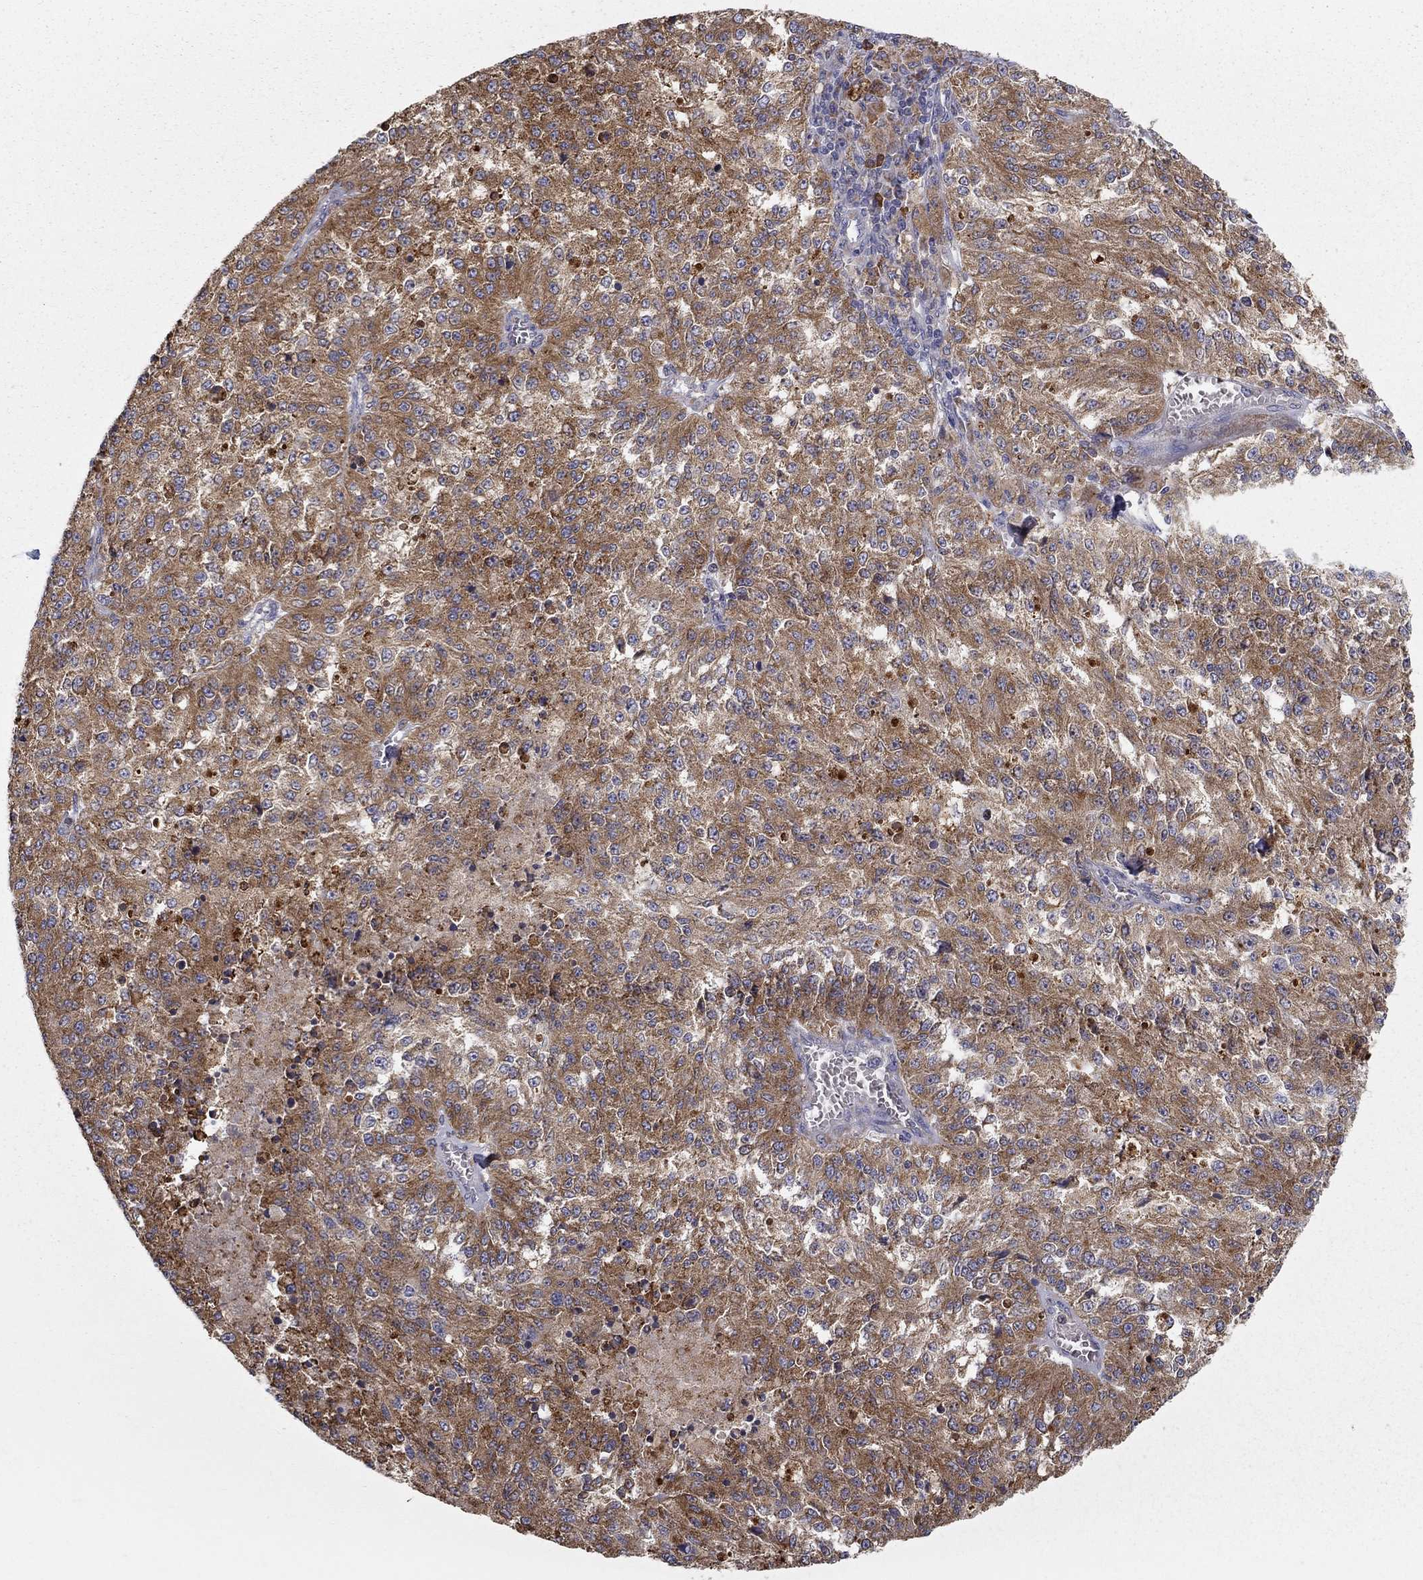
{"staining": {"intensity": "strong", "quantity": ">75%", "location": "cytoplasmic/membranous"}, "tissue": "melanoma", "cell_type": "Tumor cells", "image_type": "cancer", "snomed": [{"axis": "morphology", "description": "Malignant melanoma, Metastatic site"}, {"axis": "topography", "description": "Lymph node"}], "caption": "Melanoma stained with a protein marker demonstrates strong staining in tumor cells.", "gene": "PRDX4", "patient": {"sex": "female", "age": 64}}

----------

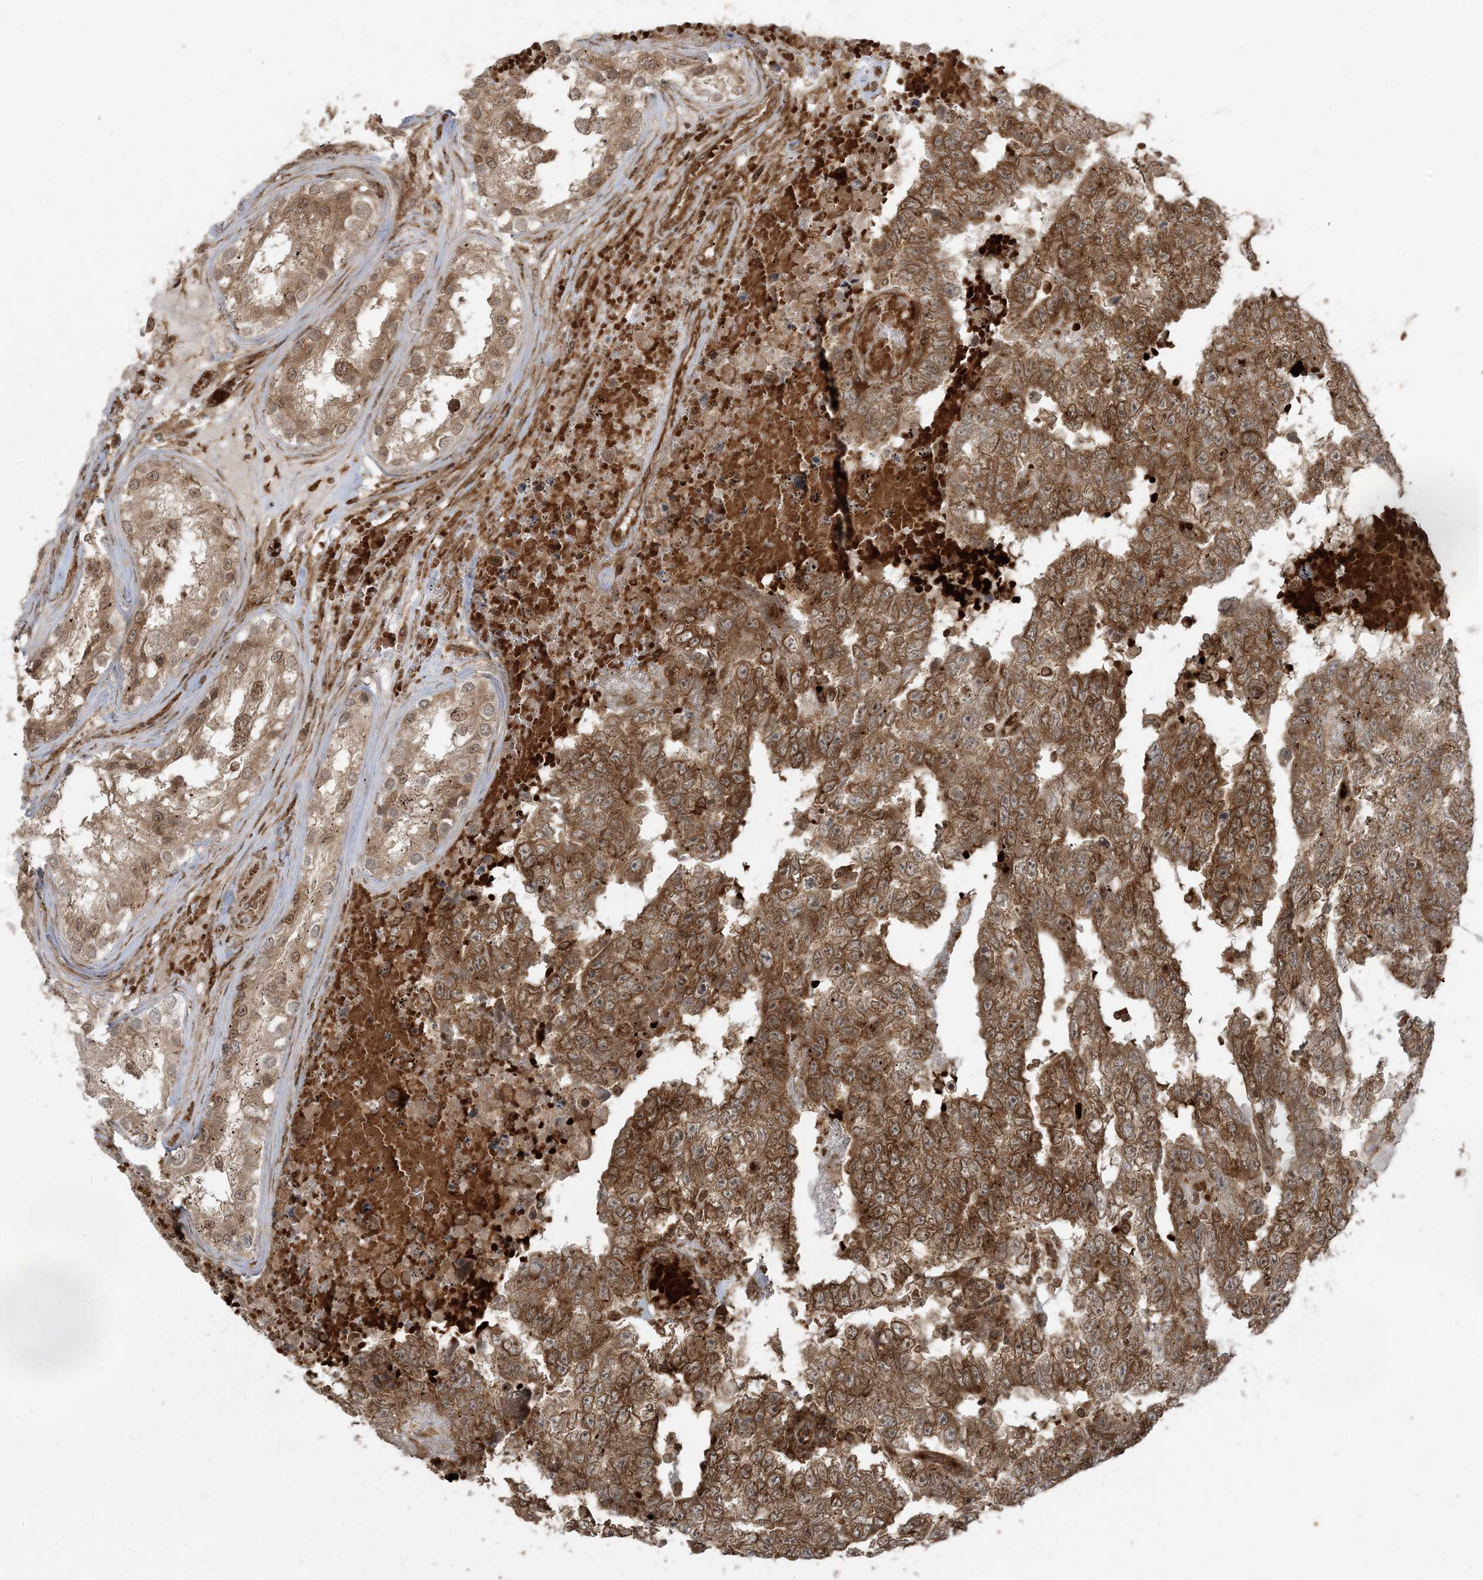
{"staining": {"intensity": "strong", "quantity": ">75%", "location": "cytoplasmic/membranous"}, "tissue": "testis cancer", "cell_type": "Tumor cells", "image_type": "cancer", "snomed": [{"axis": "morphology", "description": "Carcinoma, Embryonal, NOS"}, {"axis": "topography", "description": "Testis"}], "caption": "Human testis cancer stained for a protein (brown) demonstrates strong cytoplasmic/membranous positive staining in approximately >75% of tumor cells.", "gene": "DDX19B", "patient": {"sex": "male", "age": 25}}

----------

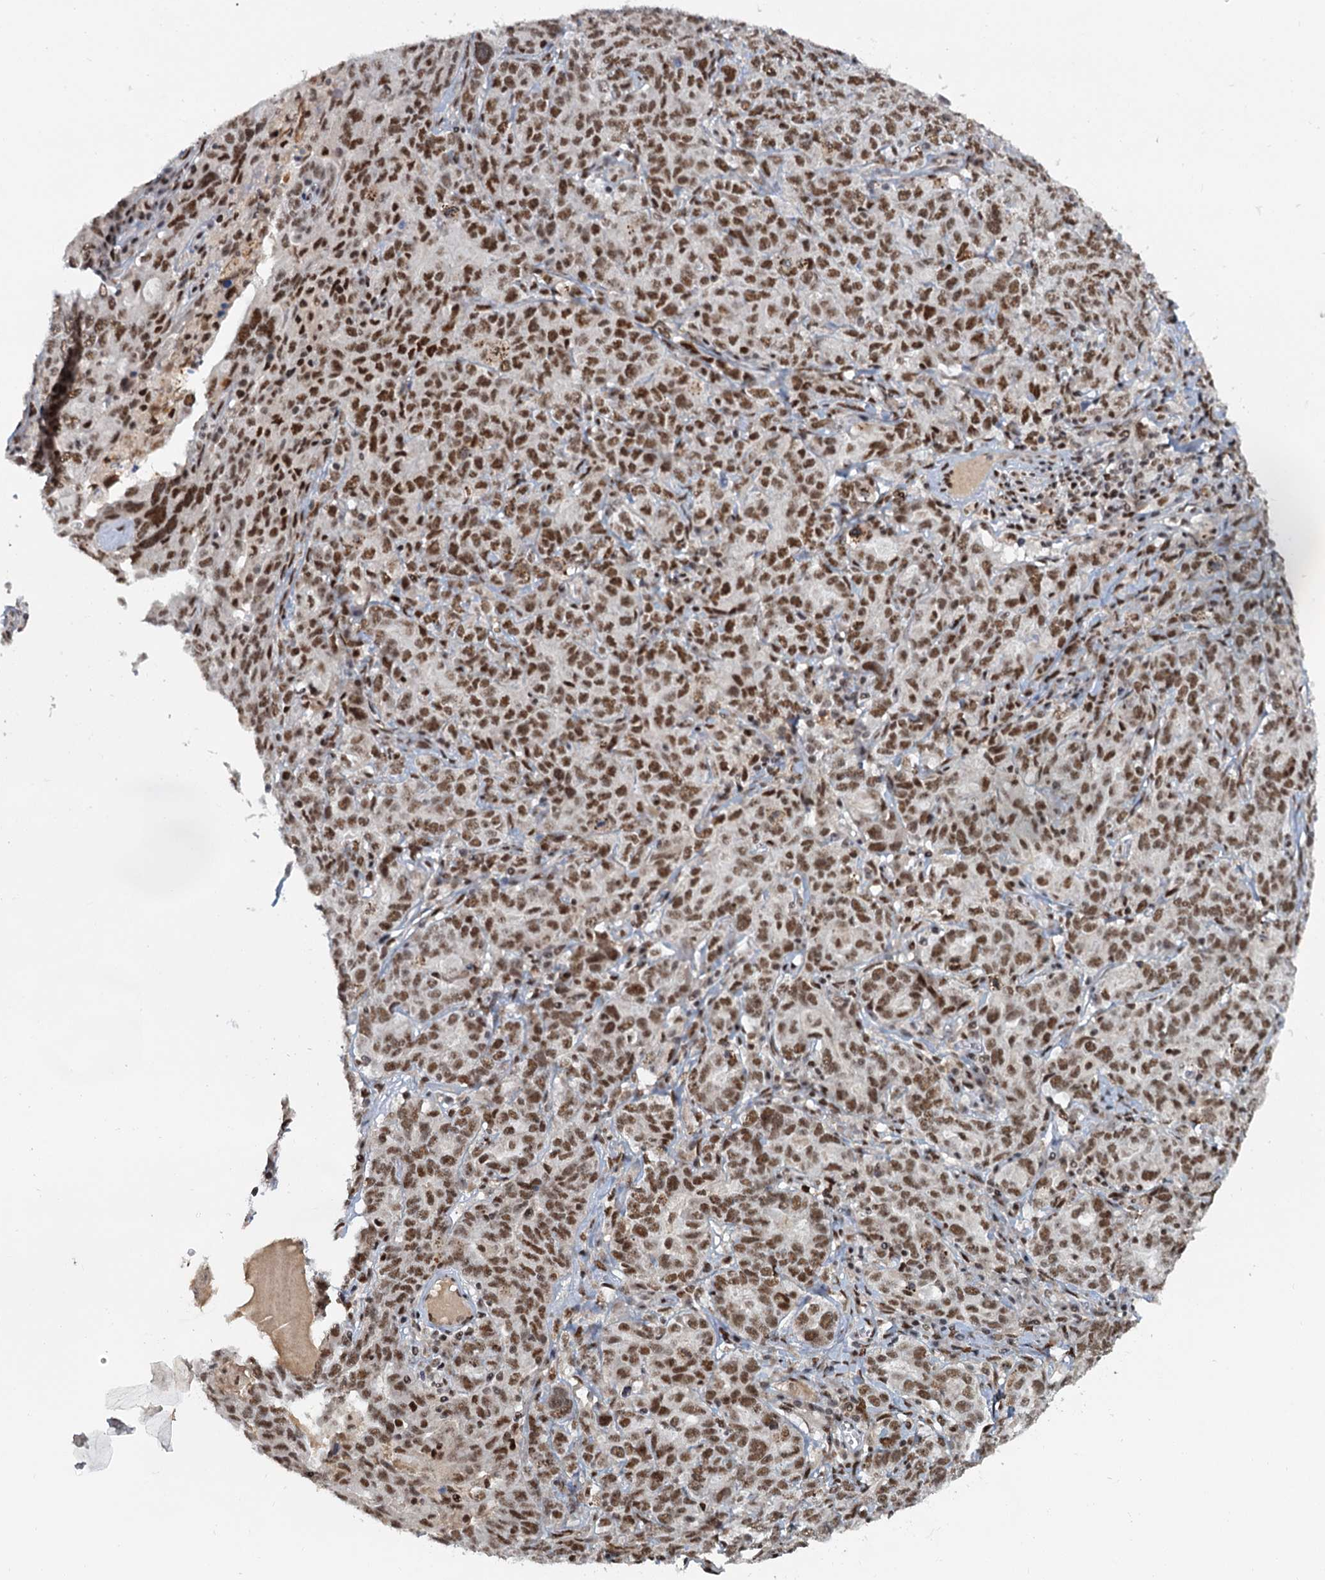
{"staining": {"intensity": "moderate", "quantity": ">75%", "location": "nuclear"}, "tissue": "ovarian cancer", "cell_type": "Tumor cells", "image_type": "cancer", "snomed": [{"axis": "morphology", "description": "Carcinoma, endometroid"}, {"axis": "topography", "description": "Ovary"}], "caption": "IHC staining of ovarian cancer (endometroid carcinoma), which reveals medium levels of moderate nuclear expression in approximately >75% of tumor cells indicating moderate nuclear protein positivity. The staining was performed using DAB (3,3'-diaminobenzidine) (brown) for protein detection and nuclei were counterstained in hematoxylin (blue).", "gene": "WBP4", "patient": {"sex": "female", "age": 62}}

----------

- [EXERCISE] Throughout the data, tally the lines that hold the string "brown" and report the tally alone.

- [SOLUTION FOR THIS TASK] 2